Donnerwetter!, die Frau hat bestimmt gut zu tun! Unwillkürlich mache ich diesen „Rollencheck“ auch mal für mich selbst. Naja, okay, so spannende Sachen wie „Revolutionärin“ kann ich nicht anführen, aber auf ein paar „Rollenbücher“ komme ich auch, wie vermutlich jede/r, der/die schon eine Weile hier auf der Erde unterwegs ist.

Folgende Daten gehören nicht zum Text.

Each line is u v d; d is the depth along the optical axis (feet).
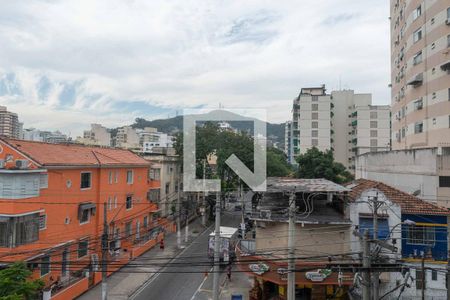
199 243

Aber – „unterwegs“ ist ein gutes Stichwort. Denn hinter all diesen (politischen) Rollen und Aktivitäten liegt auch ein „Untertext“. Und der interessiert mich – „rollenbedingt“ – eigentlich noch mehr. Denn in Sisonke Msimangs (Lebens-)Welt gibt es auch „Heimweh und Orientierungslosigkeit, aber auch das Gefühl von Zugehörigkeit und Zusammenhalt“ sowie „Hoffnung und Vertrauen“ und immer wieder auch „Enttäuschung“. Laut der Übersetzerin dieses Buches (aus dem Englischen), Tatjana Kruse, ist das besonders Faszinierende an Sisonke Msimang und ihrer „Lebensreise“, dass sie „von Kindheit an ihren eigenen Weg ging, damit auch aneckte, sich aber niemals beirren ließ“ und – siehe Titel des Buches – „immer wieder aufbrach“ zu neuen Ufern, Zielen, Orten, Menschen, …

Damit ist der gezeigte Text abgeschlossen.